── Data for this task
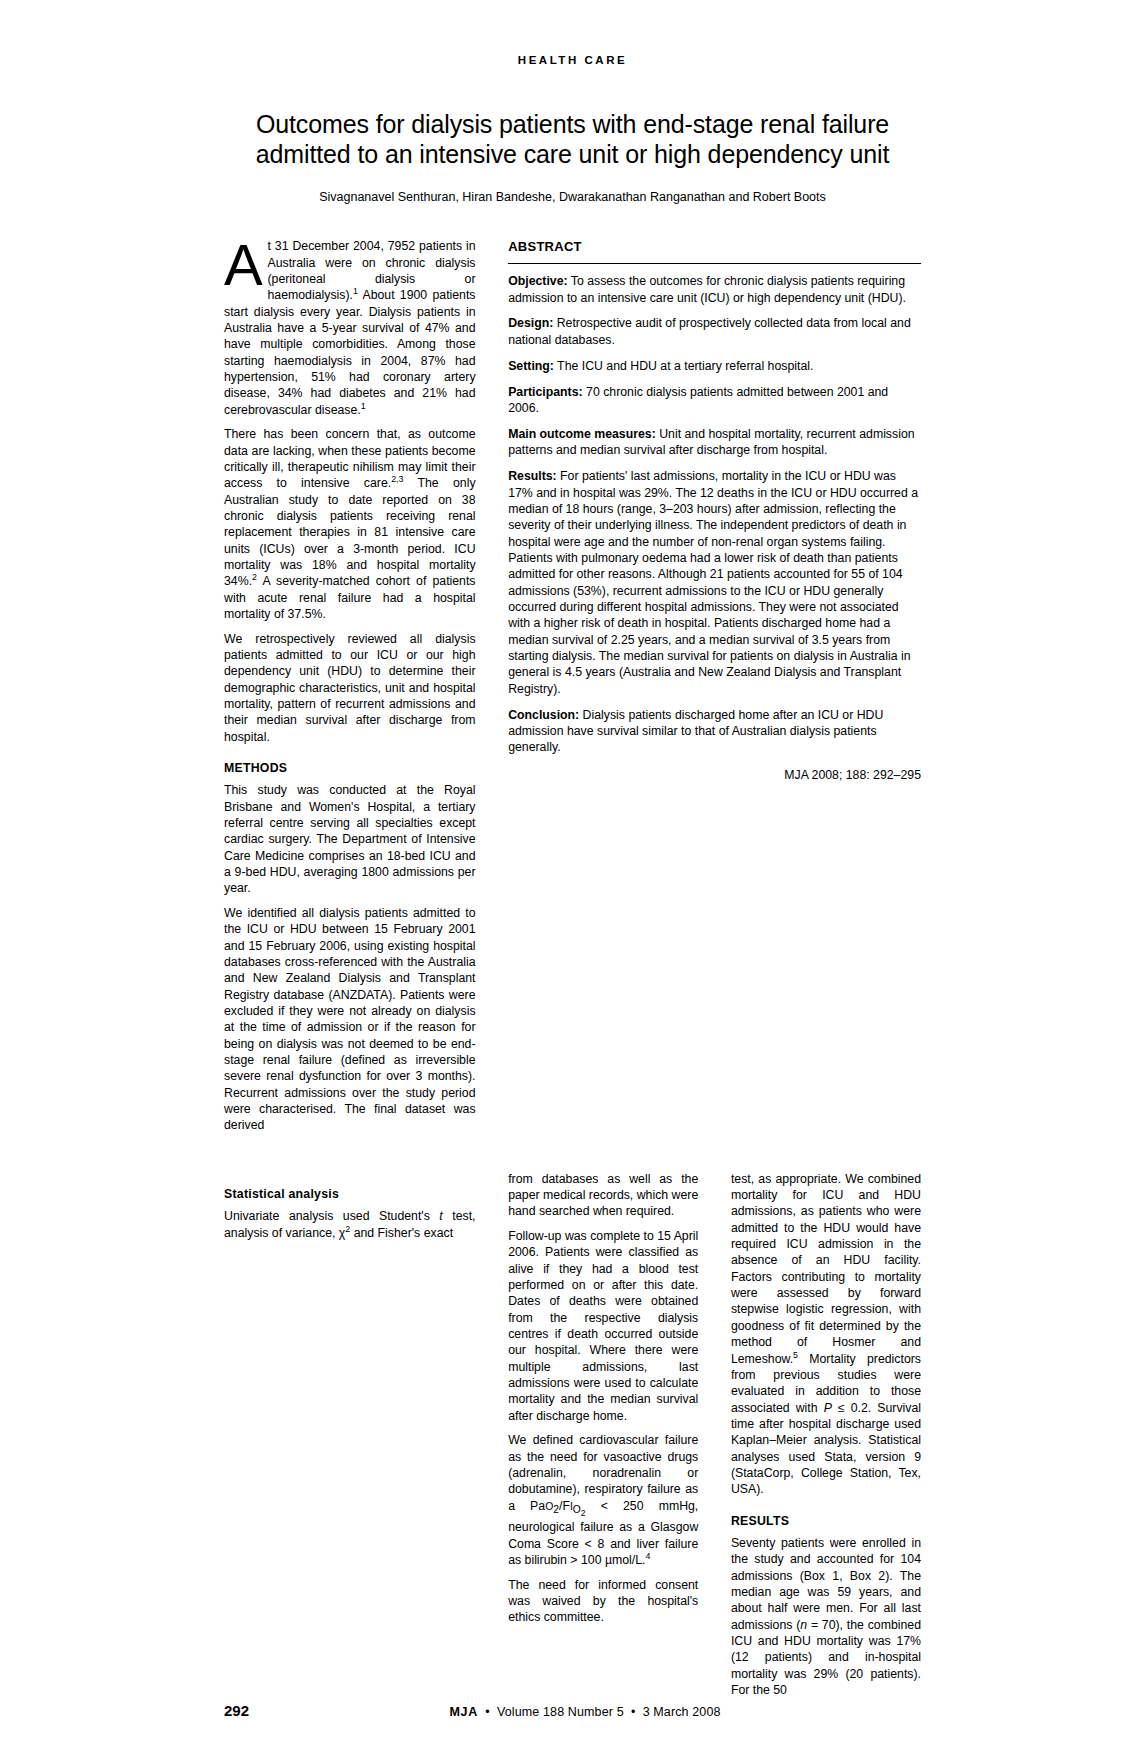Health Care
Outcomes for dialysis patients with end-stage renal failure
admitted to an intensive care unit or high dependency unit
Sivagnanavel Senthuran, Hiran Bandeshe, Dwarakanathan Ranganathan and Robert Boots
At 31 December 2004, 7952 patients in Australia were on chronic dialysis (peritoneal dialysis or haemodialysis).1 About 1900 patients start dialysis every year. Dialysis patients in Australia have a 5-year survival of 47% and have multiple comorbidities. Among those starting haemodialysis in 2004, 87% had hypertension, 51% had coronary artery disease, 34% had diabetes and 21% had cerebrovascular disease.1
There has been concern that, as outcome data are lacking, when these patients become critically ill, therapeutic nihilism may limit their access to intensive care.2,3 The only Australian study to date reported on 38 chronic dialysis patients receiving renal replacement therapies in 81 intensive care units (ICUs) over a 3-month period. ICU mortality was 18% and hospital mortality 34%.2 A severity-matched cohort of patients with acute renal failure had a hospital mortality of 37.5%.
We retrospectively reviewed all dialysis patients admitted to our ICU or our high dependency unit (HDU) to determine their demographic characteristics, unit and hospital mortality, pattern of recurrent admissions and their median survival after discharge from hospital.
Methods
This study was conducted at the Royal Brisbane and Women's Hospital, a tertiary referral centre serving all specialties except cardiac surgery. The Department of Intensive Care Medicine comprises an 18-bed ICU and a 9-bed HDU, averaging 1800 admissions per year.
We identified all dialysis patients admitted to the ICU or HDU between 15 February 2001 and 15 February 2006, using existing hospital databases cross-referenced with the Australia and New Zealand Dialysis and Transplant Registry database (ANZDATA). Patients were excluded if they were not already on dialysis at the time of admission or if the reason for being on dialysis was not deemed to be end-stage renal failure (defined as irreversible severe renal dysfunction for over 3 months). Recurrent admissions over the study period were characterised. The final dataset was derived
Abstract
Objective: To assess the outcomes for chronic dialysis patients requiring admission to an intensive care unit (ICU) or high dependency unit (HDU).
Design: Retrospective audit of prospectively collected data from local and national databases.
Setting: The ICU and HDU at a tertiary referral hospital.
Participants: 70 chronic dialysis patients admitted between 2001 and 2006.
Main outcome measures: Unit and hospital mortality, recurrent admission patterns and median survival after discharge from hospital.
Results: For patients' last admissions, mortality in the ICU or HDU was 17% and in hospital was 29%. The 12 deaths in the ICU or HDU occurred a median of 18 hours (range, 3–203 hours) after admission, reflecting the severity of their underlying illness. The independent predictors of death in hospital were age and the number of non-renal organ systems failing. Patients with pulmonary oedema had a lower risk of death than patients admitted for other reasons. Although 21 patients accounted for 55 of 104 admissions (53%), recurrent admissions to the ICU or HDU generally occurred during different hospital admissions. They were not associated with a higher risk of death in hospital. Patients discharged home had a median survival of 2.25 years, and a median survival of 3.5 years from starting dialysis. The median survival for patients on dialysis in Australia in general is 4.5 years (Australia and New Zealand Dialysis and Transplant Registry).
Conclusion: Dialysis patients discharged home after an ICU or HDU admission have survival similar to that of Australian dialysis patients generally.
MJA 2008; 188: 292–295
Statistical analysis
Univariate analysis used Student's t test, analysis of variance, χ2 and Fisher's exact
from databases as well as the paper medical records, which were hand searched when required.
Follow-up was complete to 15 April 2006. Patients were classified as alive if they had a blood test performed on or after this date. Dates of deaths were obtained from the respective dialysis centres if death occurred outside our hospital. Where there were multiple admissions, last admissions were used to calculate mortality and the median survival after discharge home.
We defined cardiovascular failure as the need for vasoactive drugs (adrenalin, noradrenalin or dobutamine), respiratory failure as a PaO2/FIO2 < 250 mmHg, neurological failure as a Glasgow Coma Score < 8 and liver failure as bilirubin > 100 µmol/L.4
The need for informed consent was waived by the hospital's ethics committee.
test, as appropriate. We combined mortality for ICU and HDU admissions, as patients who were admitted to the HDU would have required ICU admission in the absence of an HDU facility. Factors contributing to mortality were assessed by forward stepwise logistic regression, with goodness of fit determined by the method of Hosmer and Lemeshow.5 Mortality predictors from previous studies were evaluated in addition to those associated with P ≤ 0.2. Survival time after hospital discharge used Kaplan–Meier analysis. Statistical analyses used Stata, version 9 (StataCorp, College Station, Tex, USA).
Results
Seventy patients were enrolled in the study and accounted for 104 admissions (Box 1, Box 2). The median age was 59 years, and about half were men. For all last admissions (n = 70), the combined ICU and HDU mortality was 17% (12 patients) and in-hospital mortality was 29% (20 patients). For the 50
292
MJA • Volume 188 Number 5 • 3 March 2008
────
• _Activity_
All that is needed is the exact run of lines above from the line containing "Design: Retrospective audit" through the line containing "Participants: 70 chronic", both of them included.

• _Output for this task_
Design: Retrospective audit of prospectively collected data from local and national databases.
Setting: The ICU and HDU at a tertiary referral hospital.
Participants: 70 chronic dialysis patients admitted between 2001 and 2006.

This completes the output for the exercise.